Carl Barât & The Jackals

LET IT REIGN

Cooking Vinyl/Indigo

Zehn extrakantige Rohdiamanten des Libertine aus den finsteren Minen von Solorockhausen.

So überraschend gut dieses Album auch sein mag, es liegt einem einzigen Problem zugrunde – in zweieinhalb Monaten wird die Platte: kein Schwein mehr interessieren. Dann suchen alle auf den frisch gekleisterten Plakaten im europäischen Umland nach der exakten Stelle der Libertines im Line-up von Festival XYZ. Gleichzeitig wird ein neues Album kommen, das gut oder nicht gut sein mag. LET IT REIGN steht jetzt schon in dessen Schatten.

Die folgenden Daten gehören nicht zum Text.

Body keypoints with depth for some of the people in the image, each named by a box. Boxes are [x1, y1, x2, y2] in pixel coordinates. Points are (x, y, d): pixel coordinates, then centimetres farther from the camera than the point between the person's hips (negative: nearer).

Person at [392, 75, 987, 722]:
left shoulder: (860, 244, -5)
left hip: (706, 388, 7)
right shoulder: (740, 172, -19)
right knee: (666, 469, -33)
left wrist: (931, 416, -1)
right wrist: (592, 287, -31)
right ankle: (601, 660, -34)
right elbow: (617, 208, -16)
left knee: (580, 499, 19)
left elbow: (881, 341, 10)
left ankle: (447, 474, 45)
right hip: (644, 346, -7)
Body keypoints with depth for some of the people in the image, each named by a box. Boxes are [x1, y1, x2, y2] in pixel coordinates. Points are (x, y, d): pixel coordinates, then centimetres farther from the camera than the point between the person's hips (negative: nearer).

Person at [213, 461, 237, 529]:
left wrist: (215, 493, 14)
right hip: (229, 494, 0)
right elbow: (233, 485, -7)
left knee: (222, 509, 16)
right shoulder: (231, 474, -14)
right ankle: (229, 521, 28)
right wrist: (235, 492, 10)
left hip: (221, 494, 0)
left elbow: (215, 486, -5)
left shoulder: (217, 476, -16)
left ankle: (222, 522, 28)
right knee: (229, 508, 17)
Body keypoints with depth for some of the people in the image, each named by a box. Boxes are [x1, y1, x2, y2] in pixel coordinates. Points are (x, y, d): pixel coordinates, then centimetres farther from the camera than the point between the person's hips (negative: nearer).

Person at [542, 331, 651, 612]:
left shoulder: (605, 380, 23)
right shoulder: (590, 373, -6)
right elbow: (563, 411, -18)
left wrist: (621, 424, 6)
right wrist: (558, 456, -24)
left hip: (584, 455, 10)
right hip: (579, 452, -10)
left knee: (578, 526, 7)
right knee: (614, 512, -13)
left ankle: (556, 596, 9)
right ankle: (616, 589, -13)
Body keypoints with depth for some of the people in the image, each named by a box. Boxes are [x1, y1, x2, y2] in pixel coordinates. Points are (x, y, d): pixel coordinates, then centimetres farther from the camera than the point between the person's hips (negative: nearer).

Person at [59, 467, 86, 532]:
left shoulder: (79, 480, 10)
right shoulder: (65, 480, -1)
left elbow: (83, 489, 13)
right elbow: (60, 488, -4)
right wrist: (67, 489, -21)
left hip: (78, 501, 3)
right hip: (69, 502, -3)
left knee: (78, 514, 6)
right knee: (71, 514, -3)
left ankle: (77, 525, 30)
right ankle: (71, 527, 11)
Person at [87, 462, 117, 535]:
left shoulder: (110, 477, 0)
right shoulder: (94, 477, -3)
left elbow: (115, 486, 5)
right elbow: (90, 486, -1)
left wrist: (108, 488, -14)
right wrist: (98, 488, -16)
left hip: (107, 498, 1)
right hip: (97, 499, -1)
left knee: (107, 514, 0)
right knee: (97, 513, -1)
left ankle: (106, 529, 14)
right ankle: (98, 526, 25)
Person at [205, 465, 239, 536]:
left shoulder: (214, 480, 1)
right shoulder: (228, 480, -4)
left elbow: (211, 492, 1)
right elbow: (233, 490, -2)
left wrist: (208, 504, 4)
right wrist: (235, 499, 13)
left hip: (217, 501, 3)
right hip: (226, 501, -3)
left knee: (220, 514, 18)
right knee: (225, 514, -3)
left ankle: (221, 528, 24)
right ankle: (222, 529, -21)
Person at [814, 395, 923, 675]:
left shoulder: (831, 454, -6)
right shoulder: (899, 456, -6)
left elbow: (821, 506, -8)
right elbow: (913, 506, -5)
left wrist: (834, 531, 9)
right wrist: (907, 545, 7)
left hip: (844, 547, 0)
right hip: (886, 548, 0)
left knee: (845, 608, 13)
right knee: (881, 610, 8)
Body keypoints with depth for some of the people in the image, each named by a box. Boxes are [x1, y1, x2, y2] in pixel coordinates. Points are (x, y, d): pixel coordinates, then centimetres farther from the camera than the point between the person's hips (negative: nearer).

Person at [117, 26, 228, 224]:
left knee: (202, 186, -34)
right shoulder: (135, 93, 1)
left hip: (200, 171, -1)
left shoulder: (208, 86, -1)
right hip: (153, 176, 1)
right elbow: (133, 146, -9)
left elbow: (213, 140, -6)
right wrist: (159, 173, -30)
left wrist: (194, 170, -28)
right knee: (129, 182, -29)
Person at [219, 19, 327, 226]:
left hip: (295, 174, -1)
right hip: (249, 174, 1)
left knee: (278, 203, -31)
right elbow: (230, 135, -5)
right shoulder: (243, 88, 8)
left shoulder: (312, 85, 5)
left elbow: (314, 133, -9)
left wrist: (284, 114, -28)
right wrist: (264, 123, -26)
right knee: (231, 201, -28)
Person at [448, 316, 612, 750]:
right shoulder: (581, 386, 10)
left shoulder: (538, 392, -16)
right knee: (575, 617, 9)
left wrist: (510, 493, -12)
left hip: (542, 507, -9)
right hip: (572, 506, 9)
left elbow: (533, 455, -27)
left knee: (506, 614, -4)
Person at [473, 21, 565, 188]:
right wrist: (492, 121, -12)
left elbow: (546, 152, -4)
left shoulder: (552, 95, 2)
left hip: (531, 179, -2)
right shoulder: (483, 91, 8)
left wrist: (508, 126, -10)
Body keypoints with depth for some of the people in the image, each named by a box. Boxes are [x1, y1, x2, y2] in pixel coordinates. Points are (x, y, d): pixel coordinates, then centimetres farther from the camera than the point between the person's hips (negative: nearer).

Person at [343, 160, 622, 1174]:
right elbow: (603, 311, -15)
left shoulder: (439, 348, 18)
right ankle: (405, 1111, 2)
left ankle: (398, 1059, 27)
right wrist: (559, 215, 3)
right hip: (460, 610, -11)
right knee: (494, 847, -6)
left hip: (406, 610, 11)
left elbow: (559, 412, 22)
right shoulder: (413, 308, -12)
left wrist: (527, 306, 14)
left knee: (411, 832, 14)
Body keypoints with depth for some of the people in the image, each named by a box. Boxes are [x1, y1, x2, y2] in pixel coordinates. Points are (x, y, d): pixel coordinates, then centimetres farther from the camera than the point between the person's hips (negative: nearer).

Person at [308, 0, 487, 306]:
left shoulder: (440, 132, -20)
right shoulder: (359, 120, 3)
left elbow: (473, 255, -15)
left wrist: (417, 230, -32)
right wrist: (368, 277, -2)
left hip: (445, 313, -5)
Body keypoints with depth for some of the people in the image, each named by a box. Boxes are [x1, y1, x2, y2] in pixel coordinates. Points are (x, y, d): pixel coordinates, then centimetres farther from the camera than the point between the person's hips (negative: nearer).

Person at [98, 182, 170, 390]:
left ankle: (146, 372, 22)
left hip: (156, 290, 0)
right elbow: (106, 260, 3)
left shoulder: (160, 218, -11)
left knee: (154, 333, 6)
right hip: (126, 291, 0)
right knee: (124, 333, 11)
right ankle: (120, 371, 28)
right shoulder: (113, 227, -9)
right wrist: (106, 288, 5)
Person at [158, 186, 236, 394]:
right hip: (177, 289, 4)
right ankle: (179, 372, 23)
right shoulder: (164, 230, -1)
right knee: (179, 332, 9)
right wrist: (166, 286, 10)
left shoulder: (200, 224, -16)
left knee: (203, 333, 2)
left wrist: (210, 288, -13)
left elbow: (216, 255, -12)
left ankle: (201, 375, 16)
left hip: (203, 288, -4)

Für Carl Barât, der sich mit Peter Doherty The Libertines ausdachte, waren die Projekte abseits der Band immer Momente, um sich musikalisch zu emanzipieren: die Hafenbar-Schunkler mit Dirty Pretty Things, die Piano-/Streicher-Beichten auf dem ersten Soloalbum, allerlei dazwischen – mal ein spooky Synthie-Duett mit Client,  mal ein Nick-Cave-Kylie-Moment mit Vanessa Paradis. Aber: Selbst das, was meilenweit entfernt vom Libertines-Kosmos angesiedelt war, musste sich dem Vergleich stellen. Und anders geht es auch LET IT REIGN nicht (besonders da die Libertines sich zurzeit im Studio befinden). Denn so gut klangen Doherty und Barât eben nie wieder wie gemeinsam am Mikro, in den Momenten, in denen sich ihre Stimmen umspielten wie zwei tollende Kätzchen. Diese wärmenden Gesten, die die Libertines-Romantik immer sofort zum Leuchten brachten, fehlen auf LET It REIGN.

Die per Internet-Annonce zusammenge­casteten Jackals sind bloße Rahmenhandlung in Barâts Gefühlskabinett. „No I don’t have the strength to accept what I can’t change“, heißt es auf „Let It Rain“, was wiederum zu den unweigerlichen Libertines-Vergleichen passt. Mit dieser simplen Einsicht, es eh nicht allen recht machen zu können, hat Barât hier ein paar der untypischsten, härtesten Songs seiner Karriere eingespielt: „The Gears“ stolpert zwar los wie einst „Horror Show“, bevor es einen tollen Queens-Of-The-Stone-Age-trifft-Buzzcocks-Haken schlägt; der verschleppte Morgen-danach-Kater „Glory Days“ wird durch Beastie-Boys-Percussionist Alfredo Ortiz zusammengehalten, während eine anschwellende Overdrive-Gitarrenwand den Refrain von „War Of The Roses“ trägt. Mitunter klingt Barâts Stimme allzu gepresst, um gegen das Dröhnen der Jackals anzukommen. Weil dahinter aber eine gut aufgestaute Rotzigkeit steckt, wie sie lange nicht von ihm zu hören war, ist Nörgeln eher unangebracht. Viel enger braucht er den Nietengürtel nicht stellen. Das sitzt schon.